[Saved data entries]
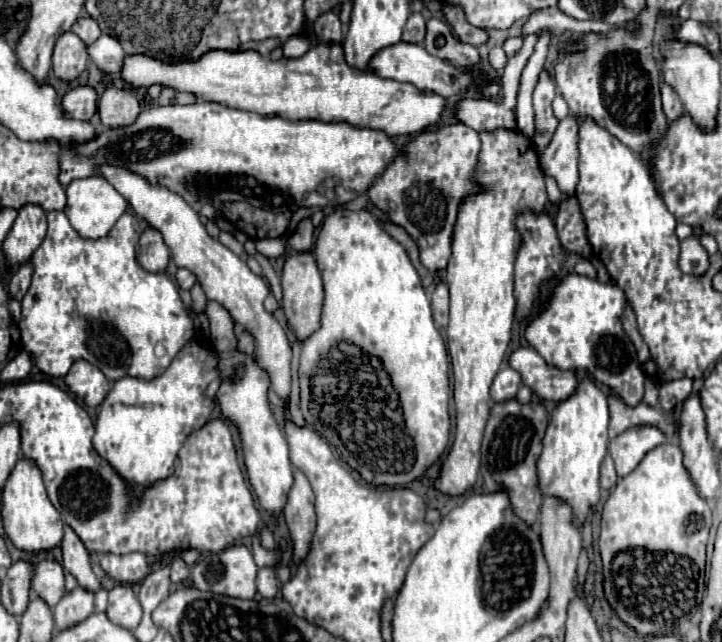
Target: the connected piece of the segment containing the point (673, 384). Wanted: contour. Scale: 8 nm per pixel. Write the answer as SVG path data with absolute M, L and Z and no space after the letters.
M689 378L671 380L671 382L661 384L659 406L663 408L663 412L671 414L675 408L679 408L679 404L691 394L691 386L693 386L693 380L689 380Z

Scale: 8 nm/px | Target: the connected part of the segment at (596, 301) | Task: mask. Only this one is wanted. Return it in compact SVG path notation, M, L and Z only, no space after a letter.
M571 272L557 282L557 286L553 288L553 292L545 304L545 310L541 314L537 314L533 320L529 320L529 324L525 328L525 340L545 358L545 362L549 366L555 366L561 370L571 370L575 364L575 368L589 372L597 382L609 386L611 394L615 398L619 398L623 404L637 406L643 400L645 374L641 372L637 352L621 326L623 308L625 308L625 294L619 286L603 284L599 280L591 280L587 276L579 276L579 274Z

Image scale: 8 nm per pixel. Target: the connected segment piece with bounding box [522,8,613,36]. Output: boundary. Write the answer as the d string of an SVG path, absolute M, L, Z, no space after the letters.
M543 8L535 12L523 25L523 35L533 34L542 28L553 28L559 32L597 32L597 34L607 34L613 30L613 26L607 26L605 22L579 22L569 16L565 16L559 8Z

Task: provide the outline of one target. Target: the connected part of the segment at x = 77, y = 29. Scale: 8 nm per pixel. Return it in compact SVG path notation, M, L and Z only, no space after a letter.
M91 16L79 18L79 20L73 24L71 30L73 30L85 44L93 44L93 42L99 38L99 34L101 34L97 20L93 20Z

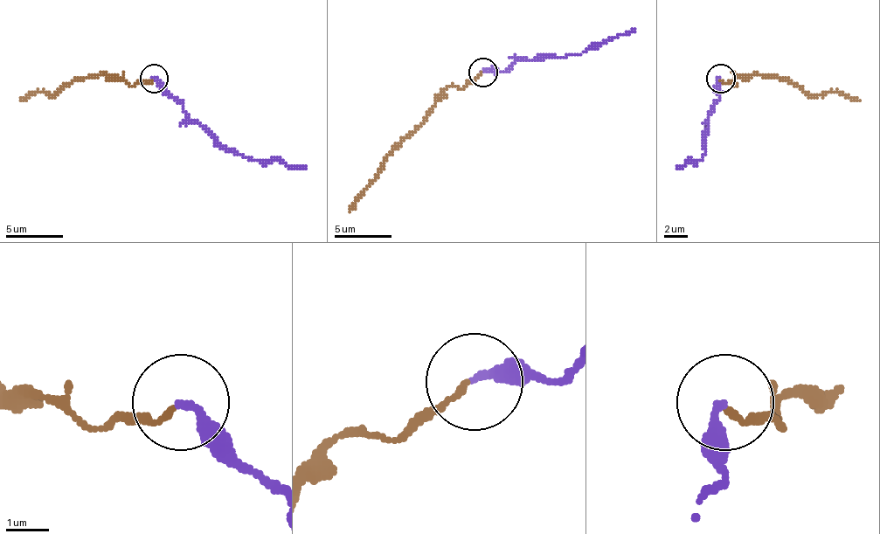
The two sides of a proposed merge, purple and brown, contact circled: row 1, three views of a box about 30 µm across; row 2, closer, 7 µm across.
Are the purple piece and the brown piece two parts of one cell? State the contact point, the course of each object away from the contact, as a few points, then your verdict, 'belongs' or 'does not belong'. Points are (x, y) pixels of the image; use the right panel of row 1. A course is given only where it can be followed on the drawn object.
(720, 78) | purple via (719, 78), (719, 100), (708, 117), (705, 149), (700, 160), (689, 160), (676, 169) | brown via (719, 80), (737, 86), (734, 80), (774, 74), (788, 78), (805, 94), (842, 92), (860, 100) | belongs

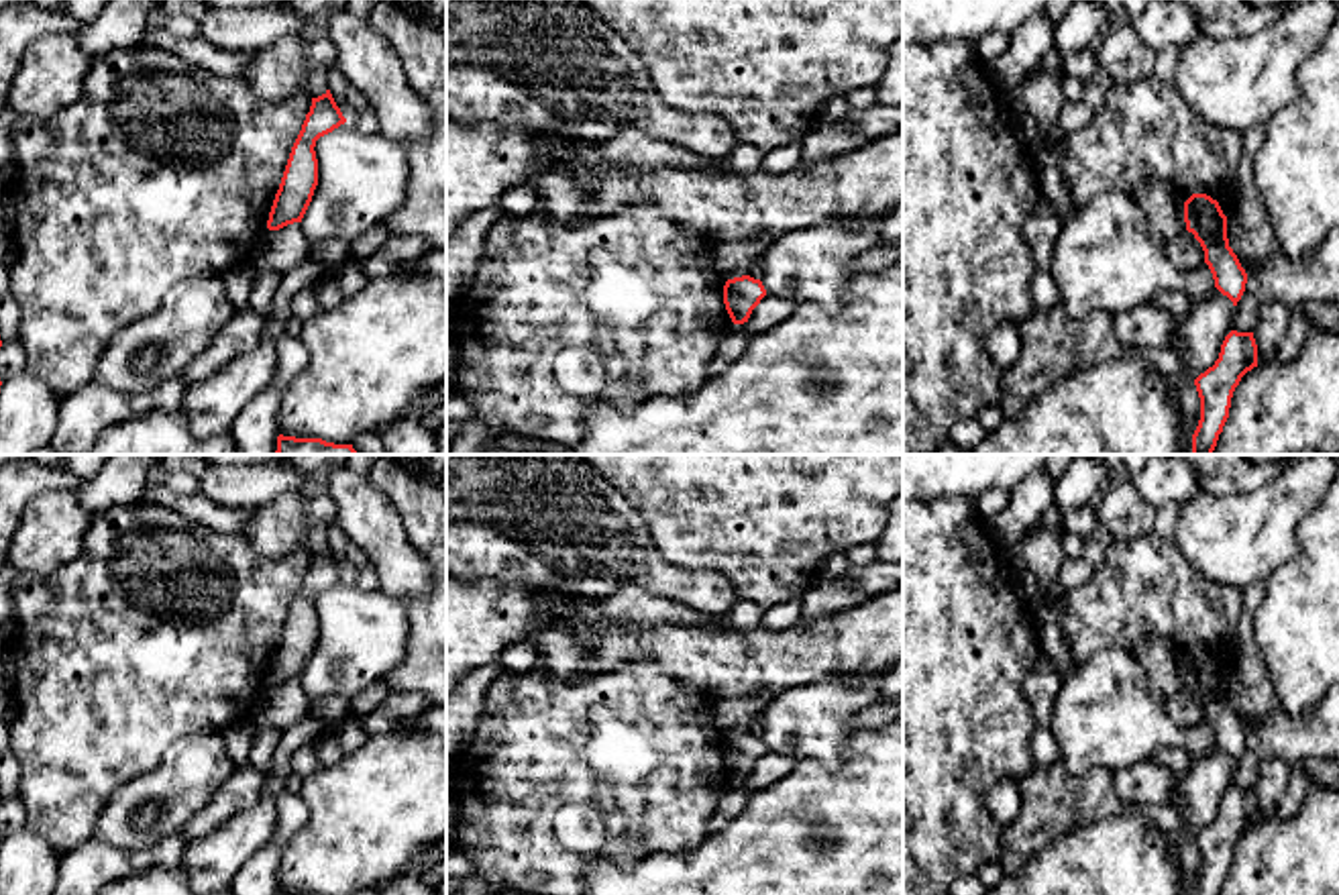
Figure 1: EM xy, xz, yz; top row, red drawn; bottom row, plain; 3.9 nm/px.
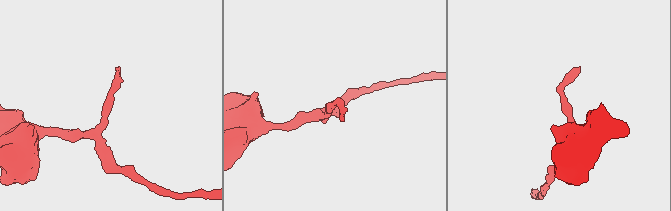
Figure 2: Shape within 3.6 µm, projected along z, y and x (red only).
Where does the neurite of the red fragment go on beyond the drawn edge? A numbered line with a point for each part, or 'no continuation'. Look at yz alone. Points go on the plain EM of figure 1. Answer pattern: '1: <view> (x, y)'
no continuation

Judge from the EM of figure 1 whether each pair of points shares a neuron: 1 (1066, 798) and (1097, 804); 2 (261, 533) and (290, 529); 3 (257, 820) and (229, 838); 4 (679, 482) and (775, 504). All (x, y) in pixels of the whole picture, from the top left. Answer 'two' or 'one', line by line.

◆ Task objective
Copy every line of the data word for word, omitting the images.

◆ Response to this task
Target: the connected piece of the segment containing the point (673, 384). Wanted: contour. Scale: 8 nm per pixel. Write the answer as SVG path data with absolute M, L and Z and no space after the letters.
M689 378L671 380L671 382L661 384L659 406L663 408L663 412L671 414L675 408L679 408L679 404L691 394L691 386L693 386L693 380L689 380Z

Scale: 8 nm/px | Target: the connected part of the segment at (596, 301) | Task: mask. Only this one is wanted. Return it in compact SVG path notation, M, L and Z only, no space after a letter.
M571 272L557 282L557 286L553 288L553 292L545 304L545 310L541 314L537 314L533 320L529 320L529 324L525 328L525 340L545 358L545 362L549 366L555 366L561 370L571 370L575 364L575 368L589 372L597 382L609 386L611 394L615 398L619 398L623 404L637 406L643 400L645 374L641 372L637 352L621 326L623 308L625 308L625 294L619 286L603 284L599 280L591 280L587 276L579 276L579 274Z

Image scale: 8 nm per pixel. Target: the connected segment piece with bounding box [522,8,613,36]. Output: boundary. Write the answer as the d string of an SVG path, absolute M, L, Z, no space after the letters.
M543 8L535 12L523 25L523 35L533 34L542 28L553 28L559 32L597 32L597 34L607 34L613 30L613 26L607 26L605 22L579 22L569 16L565 16L559 8Z

Task: provide the outline of one target. Target: the connected part of the segment at x = 77, y = 29. Scale: 8 nm per pixel. Return it in compact SVG path notation, M, L and Z only, no space after a letter.
M91 16L79 18L79 20L73 24L71 30L73 30L85 44L93 44L93 42L99 38L99 34L101 34L97 20L93 20Z

The two sides of a proposed merge, purple and brown, contact circled: row 1, three views of a box about 30 µm across; row 2, closer, 7 µm across.
Are the purple piece and the brown piece two parts of one cell? State the contact point, the course of each object away from the contact, as a few points, then your verdict, 'belongs' or 'does not belong'. Points are (x, y) pixels of the image; use the right panel of row 1. A course is given only where it can be followed on the drawn object.
(720, 78) | purple via (719, 78), (719, 100), (708, 117), (705, 149), (700, 160), (689, 160), (676, 169) | brown via (719, 80), (737, 86), (734, 80), (774, 74), (788, 78), (805, 94), (842, 92), (860, 100) | belongs

Figure 1: EM xy, xz, yz; top row, red drawn; bottom row, plain; 3.9 nm/px.
Figure 2: Shape within 3.6 µm, projected along z, y and x (red only).
Where does the neurite of the red fragment go on beyond the drawn edge? A numbered line with a point for each part, or 'no continuation'. Look at yz alone. Points go on the plain EM of figure 1. Answer pattern: '1: <view> (x, y)'
no continuation

Judge from the EM of figure 1 whether each pair of points shares a neuron: 1 (1066, 798) and (1097, 804); 2 (261, 533) and (290, 529); 3 (257, 820) and (229, 838); 4 (679, 482) and (775, 504). All (x, y) in pixels of the whole picture, from the top left. Answer 'two' or 'one', line by line.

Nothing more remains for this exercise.